Stored records:
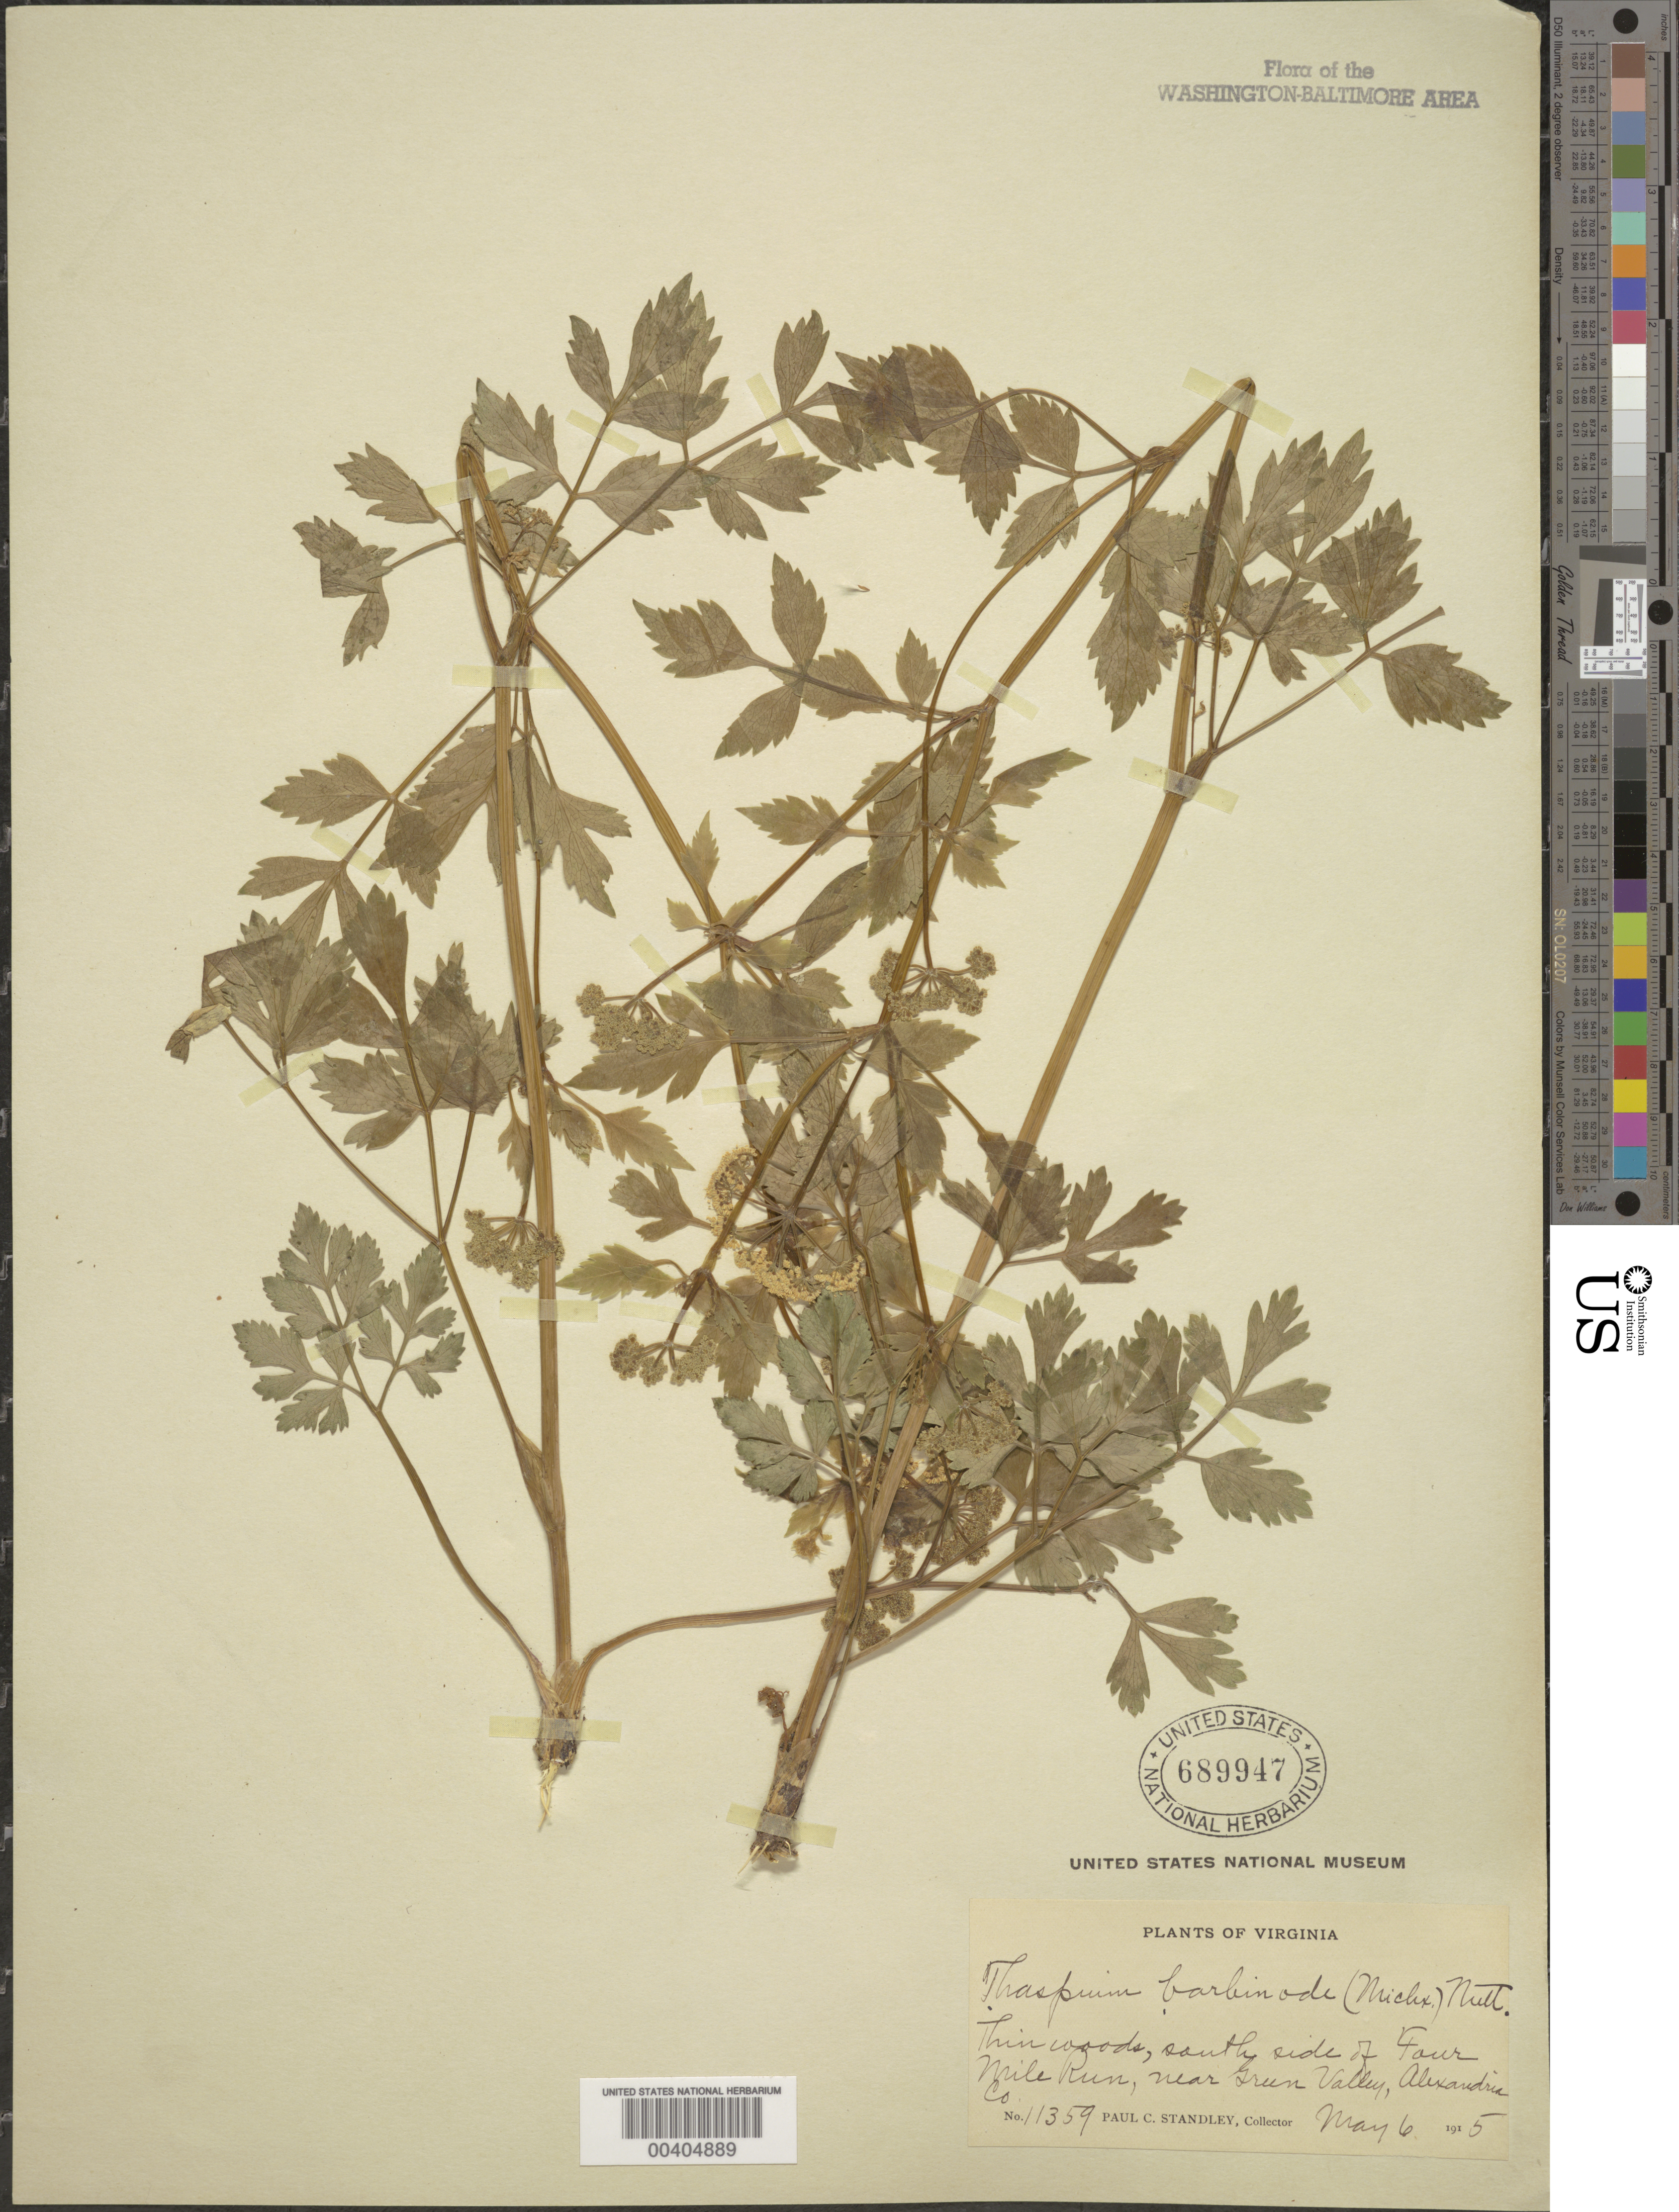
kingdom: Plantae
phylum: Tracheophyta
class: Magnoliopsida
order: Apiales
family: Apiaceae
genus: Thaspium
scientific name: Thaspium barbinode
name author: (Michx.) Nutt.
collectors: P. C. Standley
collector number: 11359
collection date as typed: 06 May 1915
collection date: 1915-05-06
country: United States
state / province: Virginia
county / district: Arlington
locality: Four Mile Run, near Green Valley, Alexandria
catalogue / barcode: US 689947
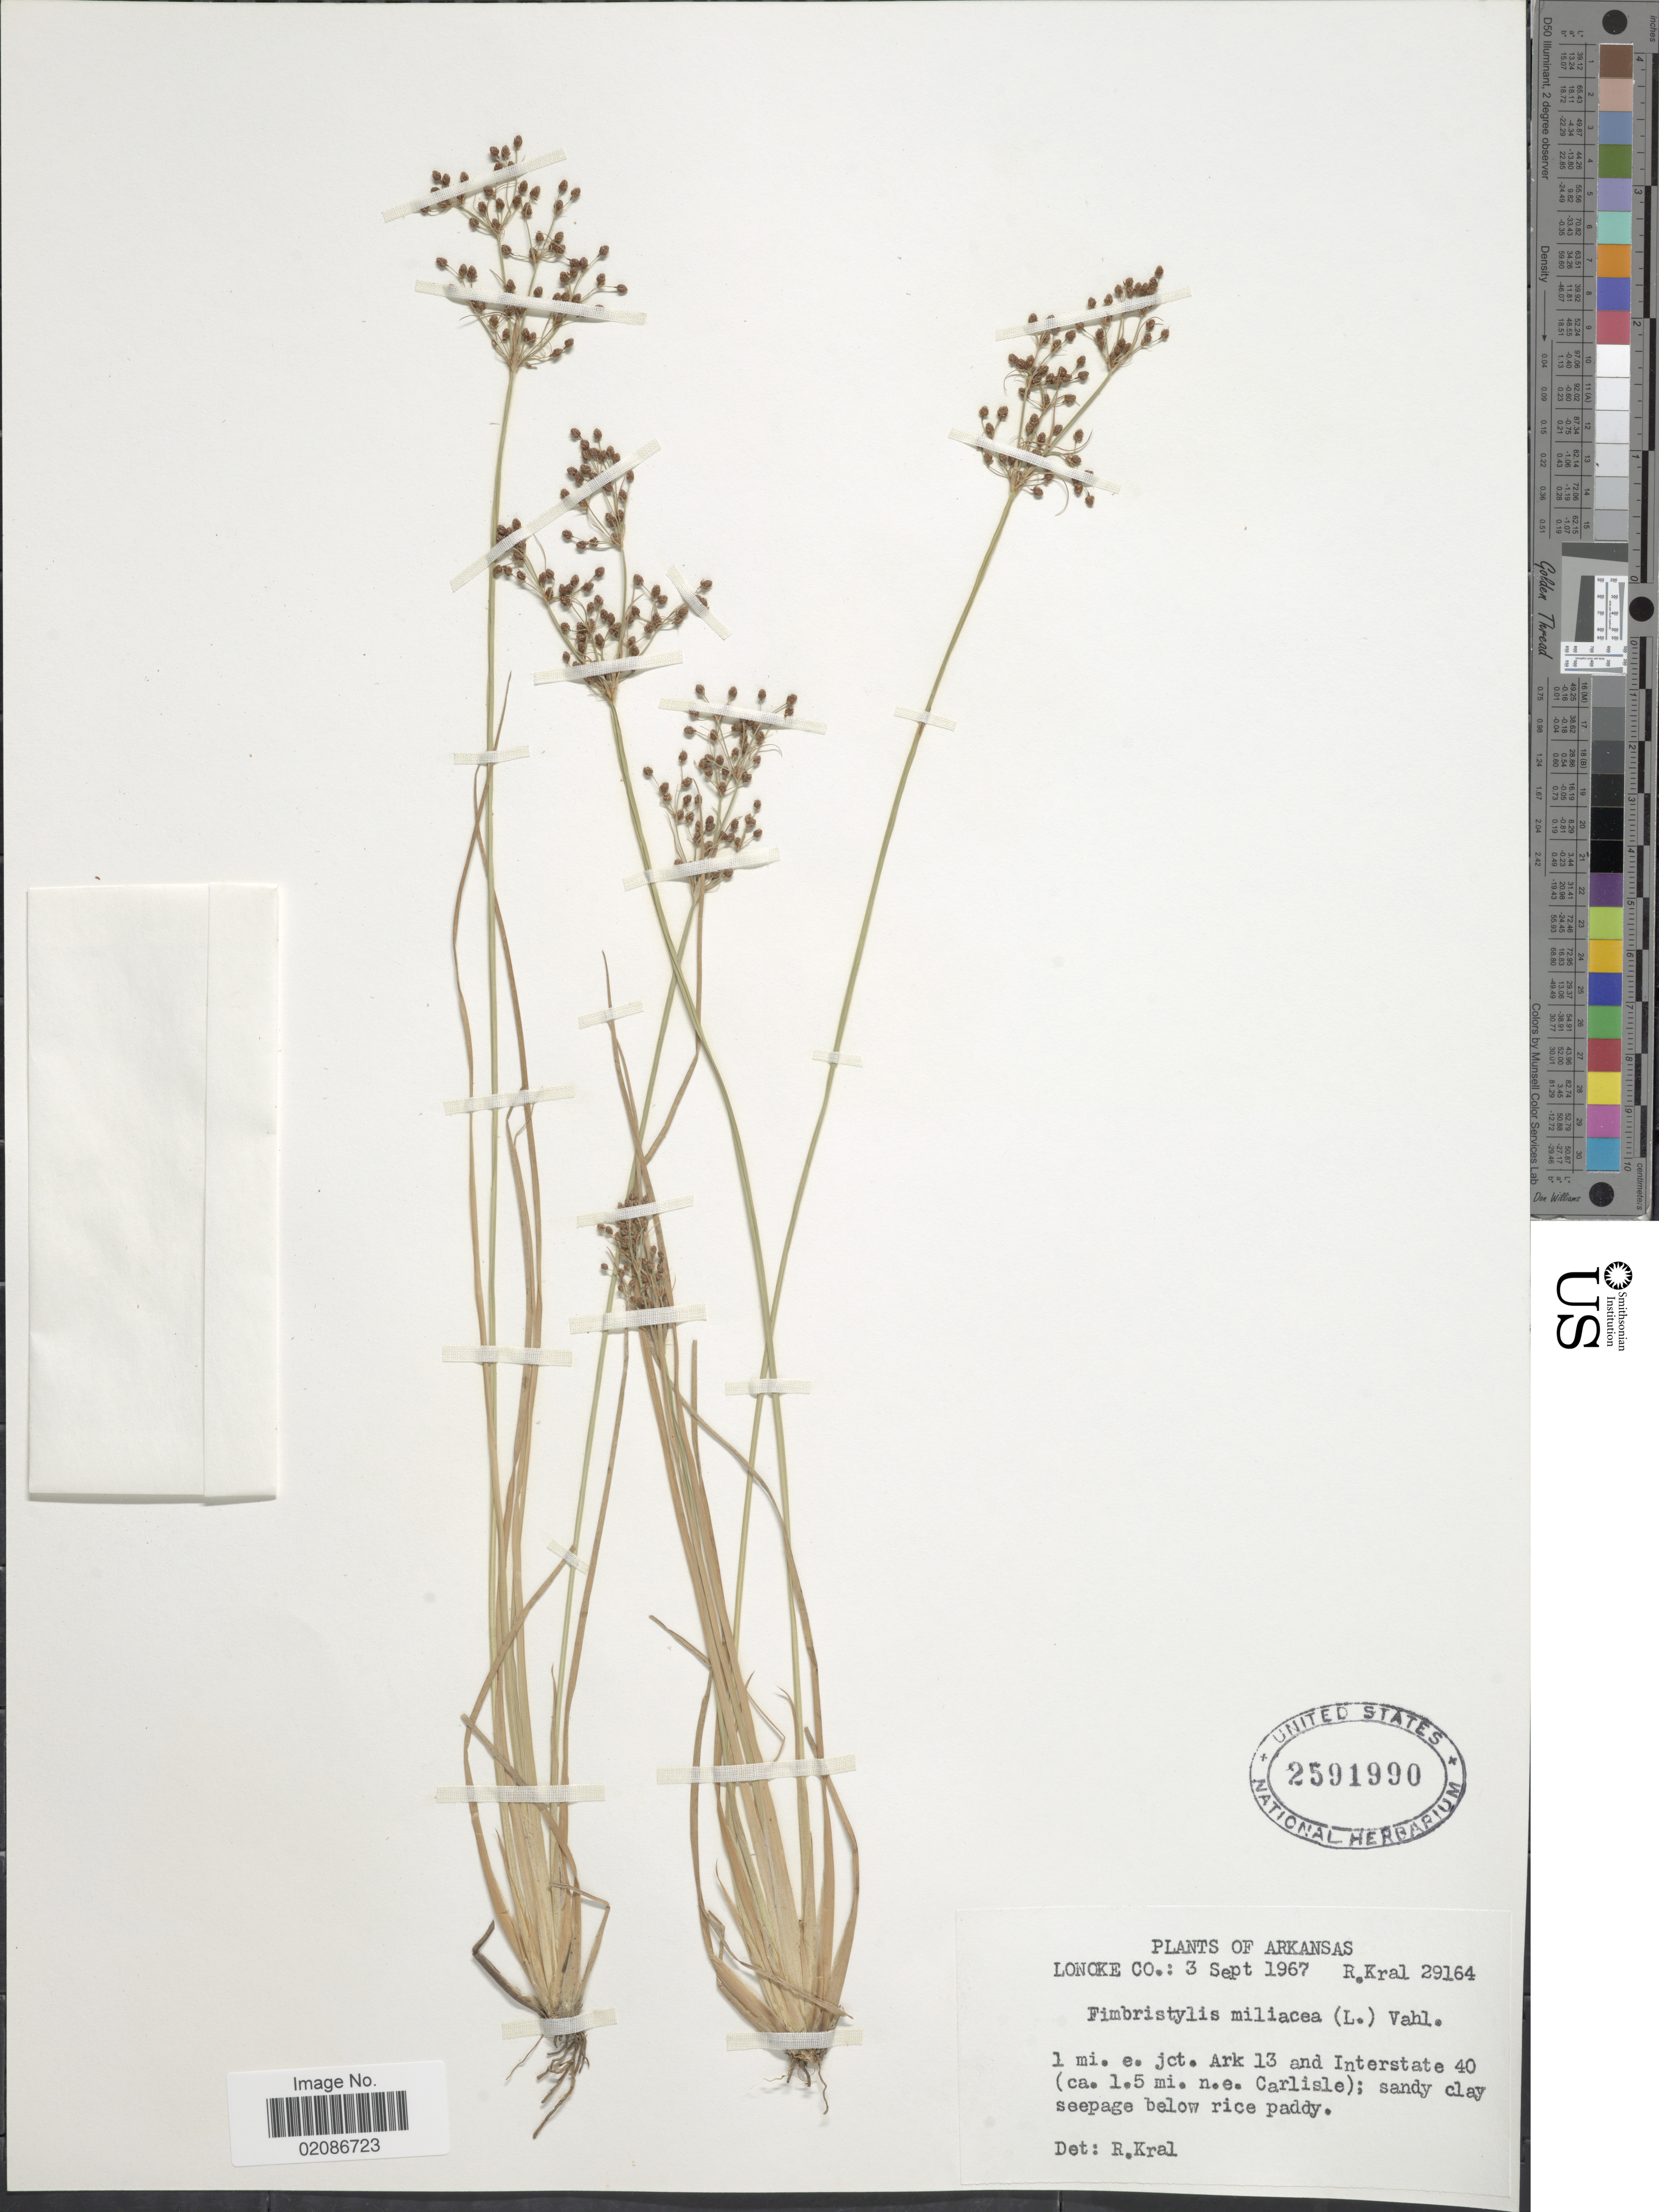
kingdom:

THE PROBLEM | Pull every data line, word for word, from each of the rows above, leaving the pictures out.

THE RESULT |
kingdom: Plantae
phylum: Tracheophyta
class: Magnoliopsida
order: Apiales
family: Apiaceae
genus: Thaspium
scientific name: Thaspium barbinode
name author: (Michx.) Nutt.
collectors: P. C. Standley
collector number: 11359
collection date as typed: 06 May 1915
collection date: 1915-05-06
country: United States
state / province: Virginia
county / district: Arlington
locality: Four Mile Run, near Green Valley, Alexandria
catalogue / barcode: US 689947
kingdom:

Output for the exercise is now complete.